There was an occasion when, after a dinner we were invited to, Mr Gochugaru warned me: don’t you dare believe in such nonsense.
To be honest, not many things are able to cause him to get irritated or to raise his voice, but during that dinner several friends told us that they were eating according to their blood type. I can’t recall the precise details but according to the theory, people with certain blood types can only eat certain foods to maintain their wellbeing and health. And according to that theory, Mr Gochugaru’s blood type prohibits him from eating pork.
To say to an Englishman that he cannot eat pork is more than waving a red rag in front of a bull. Think pork pie, full English breakfast with sausages, bacon and black pudding, roast pork with crispy crackling. Then there’s me, a Chinese woman who grew up eating char siu bao, siu yoke and a daily soup made with pork spare ribs.
No pork? That’s all our Christmases and Chinese New Year thrown out the window. It is better to ditch strange food diets instead.
Last week we received a second parcel from the Queen’s own grocers, Fortnum and Mason. If you have ever watched Korean drama, you will have come across what I call the seol ma! 설마! moment. This is the moment one person says to another seol ma! which loosely translates into no way! it can’t be! surely not!

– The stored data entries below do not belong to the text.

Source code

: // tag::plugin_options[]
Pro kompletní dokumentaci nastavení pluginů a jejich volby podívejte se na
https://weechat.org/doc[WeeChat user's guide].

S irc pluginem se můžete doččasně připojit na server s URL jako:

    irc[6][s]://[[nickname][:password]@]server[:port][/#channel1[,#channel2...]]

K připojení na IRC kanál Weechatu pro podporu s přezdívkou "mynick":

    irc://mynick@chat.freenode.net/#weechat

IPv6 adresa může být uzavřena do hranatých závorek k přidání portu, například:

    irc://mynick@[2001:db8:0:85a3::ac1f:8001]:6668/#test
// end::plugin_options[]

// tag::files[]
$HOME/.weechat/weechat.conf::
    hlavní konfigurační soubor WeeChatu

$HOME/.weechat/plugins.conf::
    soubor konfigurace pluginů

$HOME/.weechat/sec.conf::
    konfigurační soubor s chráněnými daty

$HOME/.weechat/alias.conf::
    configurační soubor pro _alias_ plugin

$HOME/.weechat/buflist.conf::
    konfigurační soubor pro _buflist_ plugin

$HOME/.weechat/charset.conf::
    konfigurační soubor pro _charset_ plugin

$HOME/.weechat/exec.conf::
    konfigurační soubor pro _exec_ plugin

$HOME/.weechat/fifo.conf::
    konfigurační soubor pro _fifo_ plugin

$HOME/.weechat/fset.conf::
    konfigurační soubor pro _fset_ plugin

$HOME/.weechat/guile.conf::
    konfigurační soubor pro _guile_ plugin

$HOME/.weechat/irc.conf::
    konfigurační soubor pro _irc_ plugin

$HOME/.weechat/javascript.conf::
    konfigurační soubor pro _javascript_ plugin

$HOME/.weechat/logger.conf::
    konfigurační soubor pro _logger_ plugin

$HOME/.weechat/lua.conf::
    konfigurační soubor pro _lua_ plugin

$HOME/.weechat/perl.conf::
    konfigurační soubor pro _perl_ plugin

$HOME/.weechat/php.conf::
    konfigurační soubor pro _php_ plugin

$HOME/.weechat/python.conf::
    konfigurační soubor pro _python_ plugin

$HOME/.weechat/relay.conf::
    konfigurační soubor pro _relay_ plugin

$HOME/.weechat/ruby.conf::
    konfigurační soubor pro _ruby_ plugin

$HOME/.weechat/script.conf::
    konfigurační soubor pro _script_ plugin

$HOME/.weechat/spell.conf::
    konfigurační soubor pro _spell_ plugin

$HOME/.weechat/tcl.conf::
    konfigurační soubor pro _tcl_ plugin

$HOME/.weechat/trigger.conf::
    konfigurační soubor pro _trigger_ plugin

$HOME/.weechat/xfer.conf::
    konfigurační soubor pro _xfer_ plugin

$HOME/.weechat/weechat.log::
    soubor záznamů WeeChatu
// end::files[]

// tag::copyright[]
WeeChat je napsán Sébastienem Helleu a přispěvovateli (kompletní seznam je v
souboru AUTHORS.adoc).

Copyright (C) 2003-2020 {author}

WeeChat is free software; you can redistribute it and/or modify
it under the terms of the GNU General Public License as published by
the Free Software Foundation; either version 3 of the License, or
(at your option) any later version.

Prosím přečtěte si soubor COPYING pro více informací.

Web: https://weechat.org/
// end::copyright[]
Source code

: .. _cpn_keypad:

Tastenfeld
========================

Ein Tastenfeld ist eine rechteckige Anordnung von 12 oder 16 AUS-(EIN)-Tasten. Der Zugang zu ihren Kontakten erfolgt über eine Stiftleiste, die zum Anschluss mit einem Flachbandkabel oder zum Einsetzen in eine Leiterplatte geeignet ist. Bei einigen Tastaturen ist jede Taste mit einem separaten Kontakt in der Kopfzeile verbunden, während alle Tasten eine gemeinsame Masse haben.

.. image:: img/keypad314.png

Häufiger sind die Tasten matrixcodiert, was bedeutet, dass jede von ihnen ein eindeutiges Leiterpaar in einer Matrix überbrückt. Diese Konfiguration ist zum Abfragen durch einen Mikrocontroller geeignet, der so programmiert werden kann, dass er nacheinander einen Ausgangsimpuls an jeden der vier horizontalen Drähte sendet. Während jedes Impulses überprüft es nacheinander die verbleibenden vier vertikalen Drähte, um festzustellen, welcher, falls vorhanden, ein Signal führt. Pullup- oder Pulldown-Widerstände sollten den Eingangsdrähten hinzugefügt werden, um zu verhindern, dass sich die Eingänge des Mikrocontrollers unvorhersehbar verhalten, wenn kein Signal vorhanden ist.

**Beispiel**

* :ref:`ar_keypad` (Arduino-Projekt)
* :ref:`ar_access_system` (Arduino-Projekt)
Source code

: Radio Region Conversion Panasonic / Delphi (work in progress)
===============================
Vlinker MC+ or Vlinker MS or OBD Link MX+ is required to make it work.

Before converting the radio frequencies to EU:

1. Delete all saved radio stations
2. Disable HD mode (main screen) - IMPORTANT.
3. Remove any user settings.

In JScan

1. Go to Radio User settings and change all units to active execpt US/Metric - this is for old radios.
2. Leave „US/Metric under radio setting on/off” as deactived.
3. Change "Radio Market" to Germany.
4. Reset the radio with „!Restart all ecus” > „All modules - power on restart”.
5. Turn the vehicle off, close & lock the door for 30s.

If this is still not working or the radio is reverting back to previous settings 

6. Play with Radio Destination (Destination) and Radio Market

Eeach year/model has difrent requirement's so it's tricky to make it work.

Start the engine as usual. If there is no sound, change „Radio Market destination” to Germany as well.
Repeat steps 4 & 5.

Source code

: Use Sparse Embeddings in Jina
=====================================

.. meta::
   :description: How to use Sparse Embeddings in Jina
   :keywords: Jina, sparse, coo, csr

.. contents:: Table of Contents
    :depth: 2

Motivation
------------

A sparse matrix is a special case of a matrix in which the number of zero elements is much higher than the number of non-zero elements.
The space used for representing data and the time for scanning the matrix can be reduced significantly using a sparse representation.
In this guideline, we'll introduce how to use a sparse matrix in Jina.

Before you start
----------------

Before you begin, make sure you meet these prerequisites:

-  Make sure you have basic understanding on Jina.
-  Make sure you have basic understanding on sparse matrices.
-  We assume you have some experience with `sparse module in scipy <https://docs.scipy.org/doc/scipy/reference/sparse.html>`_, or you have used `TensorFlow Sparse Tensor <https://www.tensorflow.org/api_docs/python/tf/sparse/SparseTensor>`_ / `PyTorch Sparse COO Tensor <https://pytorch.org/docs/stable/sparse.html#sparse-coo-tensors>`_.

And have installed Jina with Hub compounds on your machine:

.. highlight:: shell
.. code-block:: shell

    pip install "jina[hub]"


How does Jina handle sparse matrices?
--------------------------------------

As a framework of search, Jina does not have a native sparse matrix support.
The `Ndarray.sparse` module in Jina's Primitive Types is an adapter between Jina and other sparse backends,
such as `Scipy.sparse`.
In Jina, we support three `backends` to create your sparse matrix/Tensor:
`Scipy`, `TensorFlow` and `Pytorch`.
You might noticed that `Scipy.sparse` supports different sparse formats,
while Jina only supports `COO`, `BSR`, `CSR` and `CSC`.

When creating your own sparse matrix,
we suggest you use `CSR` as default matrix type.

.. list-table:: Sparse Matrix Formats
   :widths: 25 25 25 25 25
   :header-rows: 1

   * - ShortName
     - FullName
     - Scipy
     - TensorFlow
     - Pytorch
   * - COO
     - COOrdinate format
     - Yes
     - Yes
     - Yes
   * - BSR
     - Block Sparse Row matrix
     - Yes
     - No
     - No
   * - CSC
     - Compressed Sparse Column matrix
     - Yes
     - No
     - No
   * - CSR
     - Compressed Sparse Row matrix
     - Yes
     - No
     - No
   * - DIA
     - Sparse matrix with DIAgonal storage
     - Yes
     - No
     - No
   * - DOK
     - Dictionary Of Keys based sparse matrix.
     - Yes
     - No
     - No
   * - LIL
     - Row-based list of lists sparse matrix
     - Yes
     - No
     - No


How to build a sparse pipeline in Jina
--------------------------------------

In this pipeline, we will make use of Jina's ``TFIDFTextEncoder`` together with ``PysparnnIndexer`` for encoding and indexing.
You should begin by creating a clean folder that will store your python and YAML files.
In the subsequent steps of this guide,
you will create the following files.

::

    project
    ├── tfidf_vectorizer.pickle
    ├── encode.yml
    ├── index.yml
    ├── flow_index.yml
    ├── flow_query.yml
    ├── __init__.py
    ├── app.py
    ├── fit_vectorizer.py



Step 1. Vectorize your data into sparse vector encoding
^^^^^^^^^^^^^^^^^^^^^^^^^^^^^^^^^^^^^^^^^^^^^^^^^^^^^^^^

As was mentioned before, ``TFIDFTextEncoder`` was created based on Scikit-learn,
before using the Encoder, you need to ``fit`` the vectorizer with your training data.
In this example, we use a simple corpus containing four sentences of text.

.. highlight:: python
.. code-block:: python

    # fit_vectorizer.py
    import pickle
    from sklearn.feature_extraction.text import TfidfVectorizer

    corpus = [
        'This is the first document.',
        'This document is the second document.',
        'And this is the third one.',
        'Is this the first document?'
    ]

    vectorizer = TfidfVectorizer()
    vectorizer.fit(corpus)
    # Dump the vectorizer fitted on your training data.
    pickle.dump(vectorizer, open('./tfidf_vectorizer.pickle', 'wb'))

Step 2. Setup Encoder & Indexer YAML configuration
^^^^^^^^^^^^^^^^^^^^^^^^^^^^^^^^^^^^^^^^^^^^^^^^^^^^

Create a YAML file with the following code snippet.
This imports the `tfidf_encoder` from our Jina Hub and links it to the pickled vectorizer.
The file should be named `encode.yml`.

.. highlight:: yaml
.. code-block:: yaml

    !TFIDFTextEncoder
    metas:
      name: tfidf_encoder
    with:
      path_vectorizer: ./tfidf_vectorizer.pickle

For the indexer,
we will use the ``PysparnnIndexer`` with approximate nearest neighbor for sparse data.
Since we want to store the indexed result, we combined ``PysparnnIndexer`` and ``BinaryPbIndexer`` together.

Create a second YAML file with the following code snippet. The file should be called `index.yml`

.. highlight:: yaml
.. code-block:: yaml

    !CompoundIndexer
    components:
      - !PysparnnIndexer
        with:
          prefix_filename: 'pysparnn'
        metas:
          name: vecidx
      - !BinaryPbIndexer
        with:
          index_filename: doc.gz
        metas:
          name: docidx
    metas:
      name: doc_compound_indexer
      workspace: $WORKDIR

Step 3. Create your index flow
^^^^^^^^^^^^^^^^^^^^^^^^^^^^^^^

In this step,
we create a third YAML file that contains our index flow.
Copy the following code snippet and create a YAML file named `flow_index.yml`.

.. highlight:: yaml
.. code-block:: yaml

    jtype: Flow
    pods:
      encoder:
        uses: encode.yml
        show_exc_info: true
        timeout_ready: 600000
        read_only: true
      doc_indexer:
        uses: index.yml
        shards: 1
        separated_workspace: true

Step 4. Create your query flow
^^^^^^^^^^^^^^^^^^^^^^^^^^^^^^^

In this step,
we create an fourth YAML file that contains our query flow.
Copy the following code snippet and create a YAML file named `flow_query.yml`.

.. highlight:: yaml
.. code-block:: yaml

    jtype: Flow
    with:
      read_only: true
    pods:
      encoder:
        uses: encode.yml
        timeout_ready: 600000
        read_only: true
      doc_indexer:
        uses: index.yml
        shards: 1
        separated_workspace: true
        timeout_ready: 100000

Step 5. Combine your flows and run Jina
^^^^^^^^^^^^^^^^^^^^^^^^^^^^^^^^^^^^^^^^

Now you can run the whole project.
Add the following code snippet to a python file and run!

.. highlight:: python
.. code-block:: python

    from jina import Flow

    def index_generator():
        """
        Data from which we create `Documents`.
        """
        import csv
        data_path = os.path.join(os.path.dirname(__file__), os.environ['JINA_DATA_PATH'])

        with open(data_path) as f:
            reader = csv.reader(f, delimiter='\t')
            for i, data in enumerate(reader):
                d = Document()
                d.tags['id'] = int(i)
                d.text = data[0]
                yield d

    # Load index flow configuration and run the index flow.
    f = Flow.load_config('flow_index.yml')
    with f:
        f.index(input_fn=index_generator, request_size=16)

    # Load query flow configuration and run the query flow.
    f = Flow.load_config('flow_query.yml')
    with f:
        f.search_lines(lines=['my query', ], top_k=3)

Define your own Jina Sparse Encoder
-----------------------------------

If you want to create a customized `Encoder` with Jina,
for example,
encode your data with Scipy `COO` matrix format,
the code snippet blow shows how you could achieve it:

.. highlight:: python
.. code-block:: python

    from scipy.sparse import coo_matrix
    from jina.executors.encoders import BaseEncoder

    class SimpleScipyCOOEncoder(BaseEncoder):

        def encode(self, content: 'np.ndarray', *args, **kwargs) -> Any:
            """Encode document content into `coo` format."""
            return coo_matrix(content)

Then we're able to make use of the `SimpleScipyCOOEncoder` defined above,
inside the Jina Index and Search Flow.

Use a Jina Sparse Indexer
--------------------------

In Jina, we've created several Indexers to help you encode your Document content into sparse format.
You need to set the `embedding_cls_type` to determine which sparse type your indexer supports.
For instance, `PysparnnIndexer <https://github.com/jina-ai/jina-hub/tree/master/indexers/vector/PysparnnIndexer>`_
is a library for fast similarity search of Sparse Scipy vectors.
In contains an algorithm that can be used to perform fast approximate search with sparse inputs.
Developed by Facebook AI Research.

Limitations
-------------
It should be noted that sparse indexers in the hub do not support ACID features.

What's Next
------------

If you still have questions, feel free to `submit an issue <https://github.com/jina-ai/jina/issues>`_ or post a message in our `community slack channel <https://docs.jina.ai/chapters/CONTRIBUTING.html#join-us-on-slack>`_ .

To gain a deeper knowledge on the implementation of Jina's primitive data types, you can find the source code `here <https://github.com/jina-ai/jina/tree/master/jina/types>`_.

And actually it was another thoughtful gift from Investment Banker Friend and Shoe Lady, who had ensured we had a beautiful leg of lamb for our Easter lunch a week earlier. Inside the large box we found another package to open.
This time we received a large boned shoulder of pork and 32 pork sausages. Suddenly I was Junior 3’s best friend forever as he looked on the pork shoulder with keen interest. When you are home from university with no college in sight until September, cooking the perfect roast pork presents a viable short-term project.
Whilst I can’t give precise details of how the roast pork was cooked, as I was only allowed into the kitchen to clear up, it was based on this porchetta recipe from the New York Times. We have just finished watching Masterchef and in the cook-offs there is always someone doing venison three ways, beetroot three ways, mango three ways. Well, our roast stretched over three meals so in effect it was pork three days.
Day 1: roast pork rubbed with a paste of chopped rosemary, parsey, garlic, fennel seeds, lemon, salt, black pepper and olive oil, roasted at 230 C for 35 minutes and then for a further 2 hours at 140 C. Make sure the pork registers 82 C internally on a meat thermometer before removing from the oven
Day 2: sliced and served on toasted sourdough bread, with pork gravy, wholegrain mustard and salad
Day 3: chopped and fried to accompany egg fried rice with chilli flakes, chives and peas
It was truly a delicious piece of pork, and what a good thing it is to share the same address book with HM the Queen. We also used eight of the sausages (500 g) to make a sausage, broccoli and pasta dinner. I was not allowed to cook this either but eating it, I had an idea of how it was cooked and so this will feature in a future post as we have frozen the rest of the sausages.
The lockdown is continuing in many parts of the world and there are many opportunities for cooking as we stay indoors. Next up is my lockdown chocolate cake which is a simplified version of an Ottolenghi recipe. Wishing everyone a safe time wherever you are reading this from.